── PAGE EXCERPT

May 24th, 2013 11:59 am by Steve Igo

New driving laws in Virginia starting in July

RICHMOND — New laws
in Virginia taking effect July 1 take a tougher stance on drunken driving and
driving while distracted.

Under current law in Virginia a conviction of
driving while intoxicated (DWI) is not considered a felony unless it is a third
DWI conviction within 10 years. Effective July 1, any DWI conviction will be a
felony if a person has a prior conviction of involuntary manslaughter involving
alcohol, including involuntary manslaughter while boating involving alcohol; DWI
maiming; boating while intoxicated/maiming; and or a DWI third offense or
subsequent conviction.

A DWI felony conviction mandates a minimum fine of
$1,000 and one year in prison.

Also beginning July 1, texting while driving
is a primary offense with increased penalties. Currently texting while driving
is a secondary offense and can only be charged when the offender is stopped for
another, separate offense.

────

REQUIRED WORK:
[1] Answer these questions about the Virginia driving laws article:
(a) On what date do the new laws take effect?
(b) What minimum penalties does a DWI felony conviction mandate?
(c) What type of offense is texting while driving under current law?
[2] In the Virginia driving laws article, edit the passage starting with "RICHMOND — New" and going on through "subsequent conviction." so that "involuntary manslaughter" becomes "vehicular homicide".
[3] List every type of prior conviction that, according to the Virginia driving laws article, will make any DWI conviction a felony starting July 1.

── SUPPLIED INFORMATION

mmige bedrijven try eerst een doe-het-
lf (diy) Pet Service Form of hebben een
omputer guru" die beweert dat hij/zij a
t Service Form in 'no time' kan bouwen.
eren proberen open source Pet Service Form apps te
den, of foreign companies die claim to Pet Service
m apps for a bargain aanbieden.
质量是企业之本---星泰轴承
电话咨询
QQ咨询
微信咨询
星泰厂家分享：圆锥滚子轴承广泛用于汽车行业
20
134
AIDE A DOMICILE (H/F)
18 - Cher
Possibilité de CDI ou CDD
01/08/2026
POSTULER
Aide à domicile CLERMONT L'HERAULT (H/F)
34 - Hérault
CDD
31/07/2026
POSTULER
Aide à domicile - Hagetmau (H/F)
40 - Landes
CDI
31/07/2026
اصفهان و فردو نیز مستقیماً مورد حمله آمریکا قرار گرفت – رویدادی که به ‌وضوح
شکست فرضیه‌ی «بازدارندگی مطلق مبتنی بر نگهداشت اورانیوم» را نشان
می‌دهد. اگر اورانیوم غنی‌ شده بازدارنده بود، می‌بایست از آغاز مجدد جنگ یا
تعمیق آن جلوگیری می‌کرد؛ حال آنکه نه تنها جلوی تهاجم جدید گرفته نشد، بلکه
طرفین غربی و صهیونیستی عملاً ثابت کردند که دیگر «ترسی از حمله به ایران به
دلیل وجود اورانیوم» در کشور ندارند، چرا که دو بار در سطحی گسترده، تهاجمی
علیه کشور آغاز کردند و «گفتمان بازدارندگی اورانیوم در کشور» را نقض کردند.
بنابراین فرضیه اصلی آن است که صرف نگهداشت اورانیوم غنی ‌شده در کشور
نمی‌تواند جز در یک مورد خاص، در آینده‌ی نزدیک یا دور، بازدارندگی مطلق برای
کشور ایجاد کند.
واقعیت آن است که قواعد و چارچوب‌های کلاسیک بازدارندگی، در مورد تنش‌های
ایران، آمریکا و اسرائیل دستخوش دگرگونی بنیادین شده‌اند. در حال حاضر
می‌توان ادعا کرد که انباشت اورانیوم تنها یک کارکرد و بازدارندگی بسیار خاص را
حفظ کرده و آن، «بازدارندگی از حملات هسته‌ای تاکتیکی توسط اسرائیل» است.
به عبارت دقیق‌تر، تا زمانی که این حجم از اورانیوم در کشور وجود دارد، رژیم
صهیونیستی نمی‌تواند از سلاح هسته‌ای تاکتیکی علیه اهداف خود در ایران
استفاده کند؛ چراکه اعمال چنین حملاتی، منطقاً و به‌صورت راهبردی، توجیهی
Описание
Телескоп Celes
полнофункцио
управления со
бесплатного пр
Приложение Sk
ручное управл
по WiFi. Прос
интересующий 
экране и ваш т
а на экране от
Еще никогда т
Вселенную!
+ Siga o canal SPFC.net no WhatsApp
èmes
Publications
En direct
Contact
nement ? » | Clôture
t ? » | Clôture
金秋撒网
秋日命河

────

TASK SOLUTIONS:
[1]
(a) July 1.
(b) A fine of at least $1,000 and one year in prison.
(c) A secondary offense. It can be charged only when the offender is stopped for another, separate offense.

[2]
RICHMOND — New laws
in Virginia taking effect July 1 take a tougher stance on drunken driving and
driving while distracted.

Under current law in Virginia a conviction of
driving while intoxicated (DWI) is not considered a felony unless it is a third
DWI conviction within 10 years. Effective July 1, any DWI conviction will be a
felony if a person has a prior conviction of vehicular homicide involving
alcohol, including vehicular homicide while boating involving alcohol; DWI
maiming; boating while intoxicated/maiming; and or a DWI third offense or
subsequent conviction.

[3]
- Involuntary manslaughter involving alcohol, including involuntary manslaughter while boating involving alcohol
- DWI maiming
- Boating while intoxicated/maiming
- A DWI third offense or subsequent conviction